Sunday, April 3, 2011
note on a passing
When the news came last week of the death of Elizabeth Taylor, I was reminded of the time when I was nine or 10 years old that I saw her, up close and personal. I went with my father to the MGM studio to visit the set of "Father of the Bride." My uncle Malcolm was an art director at MGM and, although he was not working on that particular movie, he asked my father if he would add some "technical advice" on the wedding ceremony scene. Well, who could say no? Part of the movie was filmed on the lot, but the actual wedding was filmed at All Saints' Episcopal Church in Beverly Hills.
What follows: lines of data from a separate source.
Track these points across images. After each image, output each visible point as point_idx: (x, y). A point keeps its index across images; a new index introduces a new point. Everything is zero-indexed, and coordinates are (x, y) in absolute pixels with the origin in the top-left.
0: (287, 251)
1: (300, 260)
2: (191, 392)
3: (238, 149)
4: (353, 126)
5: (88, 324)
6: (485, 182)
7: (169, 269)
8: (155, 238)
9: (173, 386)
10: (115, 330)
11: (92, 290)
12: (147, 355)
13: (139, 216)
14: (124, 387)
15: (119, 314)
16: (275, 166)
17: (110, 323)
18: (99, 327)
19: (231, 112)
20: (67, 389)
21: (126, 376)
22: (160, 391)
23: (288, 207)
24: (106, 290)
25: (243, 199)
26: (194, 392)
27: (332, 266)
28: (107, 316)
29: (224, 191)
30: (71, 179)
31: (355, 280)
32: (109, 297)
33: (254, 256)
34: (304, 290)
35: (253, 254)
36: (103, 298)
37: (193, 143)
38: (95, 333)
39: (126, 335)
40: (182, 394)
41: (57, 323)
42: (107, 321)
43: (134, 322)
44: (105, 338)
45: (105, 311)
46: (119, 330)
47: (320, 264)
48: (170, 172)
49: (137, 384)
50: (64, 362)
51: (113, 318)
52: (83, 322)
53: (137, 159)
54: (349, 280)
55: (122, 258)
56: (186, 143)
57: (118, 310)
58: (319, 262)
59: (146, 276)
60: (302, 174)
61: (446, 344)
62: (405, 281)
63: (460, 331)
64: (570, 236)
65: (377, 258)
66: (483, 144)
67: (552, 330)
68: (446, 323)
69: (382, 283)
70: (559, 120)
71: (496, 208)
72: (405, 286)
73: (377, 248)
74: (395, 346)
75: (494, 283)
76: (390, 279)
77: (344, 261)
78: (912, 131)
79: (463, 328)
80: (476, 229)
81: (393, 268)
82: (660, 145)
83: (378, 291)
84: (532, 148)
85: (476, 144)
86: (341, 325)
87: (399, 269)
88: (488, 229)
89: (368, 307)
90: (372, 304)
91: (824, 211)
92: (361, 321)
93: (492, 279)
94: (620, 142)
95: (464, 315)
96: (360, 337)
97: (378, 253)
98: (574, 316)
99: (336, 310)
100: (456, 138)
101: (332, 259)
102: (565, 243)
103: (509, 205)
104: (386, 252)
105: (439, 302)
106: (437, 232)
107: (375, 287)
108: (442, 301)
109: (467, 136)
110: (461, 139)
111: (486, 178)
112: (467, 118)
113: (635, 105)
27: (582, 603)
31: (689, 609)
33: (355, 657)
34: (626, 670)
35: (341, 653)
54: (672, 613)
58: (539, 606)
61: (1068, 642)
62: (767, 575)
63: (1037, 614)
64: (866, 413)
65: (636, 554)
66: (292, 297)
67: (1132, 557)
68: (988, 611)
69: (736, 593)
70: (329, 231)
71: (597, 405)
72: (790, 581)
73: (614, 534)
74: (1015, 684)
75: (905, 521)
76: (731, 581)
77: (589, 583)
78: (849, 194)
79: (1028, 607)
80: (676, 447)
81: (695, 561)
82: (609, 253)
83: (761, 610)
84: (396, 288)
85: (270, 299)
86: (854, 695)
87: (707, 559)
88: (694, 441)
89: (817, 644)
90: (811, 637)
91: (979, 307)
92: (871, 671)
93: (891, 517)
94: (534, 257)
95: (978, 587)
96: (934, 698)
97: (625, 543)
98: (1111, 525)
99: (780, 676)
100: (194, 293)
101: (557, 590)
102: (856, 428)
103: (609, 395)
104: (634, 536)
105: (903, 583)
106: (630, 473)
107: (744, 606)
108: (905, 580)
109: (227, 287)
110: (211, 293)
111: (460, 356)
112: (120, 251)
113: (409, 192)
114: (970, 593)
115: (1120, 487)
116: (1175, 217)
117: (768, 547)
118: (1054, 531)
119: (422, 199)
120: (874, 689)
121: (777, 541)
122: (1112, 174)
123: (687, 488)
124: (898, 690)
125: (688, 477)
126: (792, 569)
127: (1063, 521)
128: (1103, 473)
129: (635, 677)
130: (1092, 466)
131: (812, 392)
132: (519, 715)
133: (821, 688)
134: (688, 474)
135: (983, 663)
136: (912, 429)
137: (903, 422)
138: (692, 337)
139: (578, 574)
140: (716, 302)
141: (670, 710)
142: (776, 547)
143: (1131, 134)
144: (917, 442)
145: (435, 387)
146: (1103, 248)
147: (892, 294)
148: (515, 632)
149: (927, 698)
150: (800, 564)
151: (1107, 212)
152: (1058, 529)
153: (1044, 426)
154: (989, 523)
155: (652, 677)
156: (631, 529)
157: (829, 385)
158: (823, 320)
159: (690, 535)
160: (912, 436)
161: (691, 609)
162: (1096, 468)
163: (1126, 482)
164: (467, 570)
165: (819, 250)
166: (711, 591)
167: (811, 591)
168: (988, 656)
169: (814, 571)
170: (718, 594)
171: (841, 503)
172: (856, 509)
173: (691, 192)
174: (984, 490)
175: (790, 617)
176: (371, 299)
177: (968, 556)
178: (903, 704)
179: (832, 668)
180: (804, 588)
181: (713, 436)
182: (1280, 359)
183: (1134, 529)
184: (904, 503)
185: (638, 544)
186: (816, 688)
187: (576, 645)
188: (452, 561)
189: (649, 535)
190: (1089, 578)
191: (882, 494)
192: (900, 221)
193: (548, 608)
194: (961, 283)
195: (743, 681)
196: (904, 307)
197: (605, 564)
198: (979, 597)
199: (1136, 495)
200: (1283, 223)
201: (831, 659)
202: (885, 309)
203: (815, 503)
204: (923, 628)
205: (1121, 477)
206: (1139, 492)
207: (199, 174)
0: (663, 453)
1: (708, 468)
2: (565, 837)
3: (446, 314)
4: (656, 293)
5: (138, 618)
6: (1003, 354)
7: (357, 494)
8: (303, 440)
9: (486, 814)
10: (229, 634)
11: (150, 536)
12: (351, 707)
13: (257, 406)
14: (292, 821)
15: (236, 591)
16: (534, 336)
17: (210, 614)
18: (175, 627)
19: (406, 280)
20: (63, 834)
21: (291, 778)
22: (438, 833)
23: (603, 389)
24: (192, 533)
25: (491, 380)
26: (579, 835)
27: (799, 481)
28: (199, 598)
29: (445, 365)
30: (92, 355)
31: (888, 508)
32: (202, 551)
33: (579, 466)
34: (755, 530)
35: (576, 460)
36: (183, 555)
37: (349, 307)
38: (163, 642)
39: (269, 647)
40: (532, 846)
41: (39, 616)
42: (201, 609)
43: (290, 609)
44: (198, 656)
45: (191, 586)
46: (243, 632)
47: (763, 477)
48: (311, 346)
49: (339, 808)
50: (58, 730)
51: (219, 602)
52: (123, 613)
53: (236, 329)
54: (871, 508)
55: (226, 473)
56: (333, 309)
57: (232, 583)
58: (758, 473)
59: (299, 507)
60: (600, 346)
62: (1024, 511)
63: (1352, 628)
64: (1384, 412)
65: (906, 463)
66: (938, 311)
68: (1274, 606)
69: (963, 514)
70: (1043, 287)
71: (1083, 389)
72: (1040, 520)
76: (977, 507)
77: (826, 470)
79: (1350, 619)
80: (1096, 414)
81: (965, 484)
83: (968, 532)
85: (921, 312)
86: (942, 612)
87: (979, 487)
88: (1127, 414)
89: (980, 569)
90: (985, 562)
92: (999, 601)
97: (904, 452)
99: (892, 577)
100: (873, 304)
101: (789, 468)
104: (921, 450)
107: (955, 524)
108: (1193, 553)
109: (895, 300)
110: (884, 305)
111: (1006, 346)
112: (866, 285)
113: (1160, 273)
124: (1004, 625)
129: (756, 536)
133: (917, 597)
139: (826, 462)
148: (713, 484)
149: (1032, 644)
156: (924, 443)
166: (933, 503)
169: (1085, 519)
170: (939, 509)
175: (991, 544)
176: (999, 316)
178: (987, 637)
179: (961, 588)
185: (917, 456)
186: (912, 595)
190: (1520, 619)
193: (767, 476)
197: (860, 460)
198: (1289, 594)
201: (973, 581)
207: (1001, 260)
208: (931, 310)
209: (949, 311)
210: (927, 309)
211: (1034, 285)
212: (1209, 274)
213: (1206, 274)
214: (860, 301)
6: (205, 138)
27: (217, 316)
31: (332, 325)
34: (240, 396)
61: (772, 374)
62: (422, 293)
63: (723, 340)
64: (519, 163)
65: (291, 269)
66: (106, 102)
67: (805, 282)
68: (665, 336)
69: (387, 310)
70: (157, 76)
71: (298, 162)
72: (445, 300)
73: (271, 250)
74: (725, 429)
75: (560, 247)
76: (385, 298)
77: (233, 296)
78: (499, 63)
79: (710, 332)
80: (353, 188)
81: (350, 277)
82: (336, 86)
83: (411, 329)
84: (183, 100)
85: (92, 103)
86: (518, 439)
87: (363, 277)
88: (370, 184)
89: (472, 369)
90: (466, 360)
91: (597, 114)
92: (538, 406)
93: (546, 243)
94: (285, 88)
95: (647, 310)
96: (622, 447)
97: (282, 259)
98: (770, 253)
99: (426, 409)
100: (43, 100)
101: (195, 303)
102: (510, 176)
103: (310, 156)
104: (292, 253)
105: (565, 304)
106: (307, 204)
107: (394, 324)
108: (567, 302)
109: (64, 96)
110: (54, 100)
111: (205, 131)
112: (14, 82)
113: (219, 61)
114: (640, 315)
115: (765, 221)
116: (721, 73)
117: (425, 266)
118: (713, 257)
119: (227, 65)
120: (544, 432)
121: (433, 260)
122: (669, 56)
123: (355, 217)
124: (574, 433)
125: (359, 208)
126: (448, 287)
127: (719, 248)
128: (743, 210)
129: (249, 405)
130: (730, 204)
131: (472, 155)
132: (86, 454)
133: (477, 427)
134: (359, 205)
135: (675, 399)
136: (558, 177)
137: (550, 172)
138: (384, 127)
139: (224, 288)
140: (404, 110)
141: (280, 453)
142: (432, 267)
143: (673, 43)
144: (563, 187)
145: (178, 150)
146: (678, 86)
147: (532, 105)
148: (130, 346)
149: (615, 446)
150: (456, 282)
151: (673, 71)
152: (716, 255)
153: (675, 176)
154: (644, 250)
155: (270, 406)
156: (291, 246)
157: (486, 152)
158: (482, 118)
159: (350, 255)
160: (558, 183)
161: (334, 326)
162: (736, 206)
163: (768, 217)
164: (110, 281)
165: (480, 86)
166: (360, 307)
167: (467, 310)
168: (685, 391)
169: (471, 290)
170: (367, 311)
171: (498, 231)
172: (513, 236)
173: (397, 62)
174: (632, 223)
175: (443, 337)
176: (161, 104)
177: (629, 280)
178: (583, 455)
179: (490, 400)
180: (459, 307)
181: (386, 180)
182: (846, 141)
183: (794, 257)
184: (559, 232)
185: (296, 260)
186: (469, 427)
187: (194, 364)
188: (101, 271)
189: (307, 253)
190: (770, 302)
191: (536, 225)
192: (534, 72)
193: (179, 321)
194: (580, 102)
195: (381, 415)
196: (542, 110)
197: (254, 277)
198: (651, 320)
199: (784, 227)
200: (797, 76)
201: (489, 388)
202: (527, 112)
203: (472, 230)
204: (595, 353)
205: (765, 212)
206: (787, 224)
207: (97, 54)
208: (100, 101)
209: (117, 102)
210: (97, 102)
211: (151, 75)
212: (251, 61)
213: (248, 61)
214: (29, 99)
I remember riding in the car to the studio lot, so antsy and squirmy. The idea of seeing her ~ I had seen both "Lassie Come Home" and "National Velvet" by that time and thought she was wonderful ~ caused great excitement. Then we rolled up to the gate, my father told the guard who he was and where we were going, and the next thing we were walking into a huge hangar-like sound stage where people were scurrying around setting up lights and other equipment. My father warned me to be quiet and not to squeal when I saw the "star." But there she was, a radiantly beautiful girl, all of 18, about to get married, or so I thought. It turned out that this was to be a rehearsal of the wedding scenes; processing up the aisle, where to stand, who goes where, who says what, basically how the Anglican marriage ceremony is conducted.
And then it was over. My father took my hand and brought me over to where the cast was standing. I said "How do you do?" and shook hands with everyone. When I shook her hand, she leaned down and said "Hello, Susan," in a very soft, sweet voice. And yes, she did have violet eyes. I probably blushed beet red but I don't remember. My father chatted with my uncle while I oogled the actors, and then we went home. I do remember telling my mother, "She said "hello" to me!"
So that's the story of how my life-long fascination with Elizabeth Taylor began. The whole thing started with only two words, "Hello, Susan" but I will never forget them. RIP, Liz.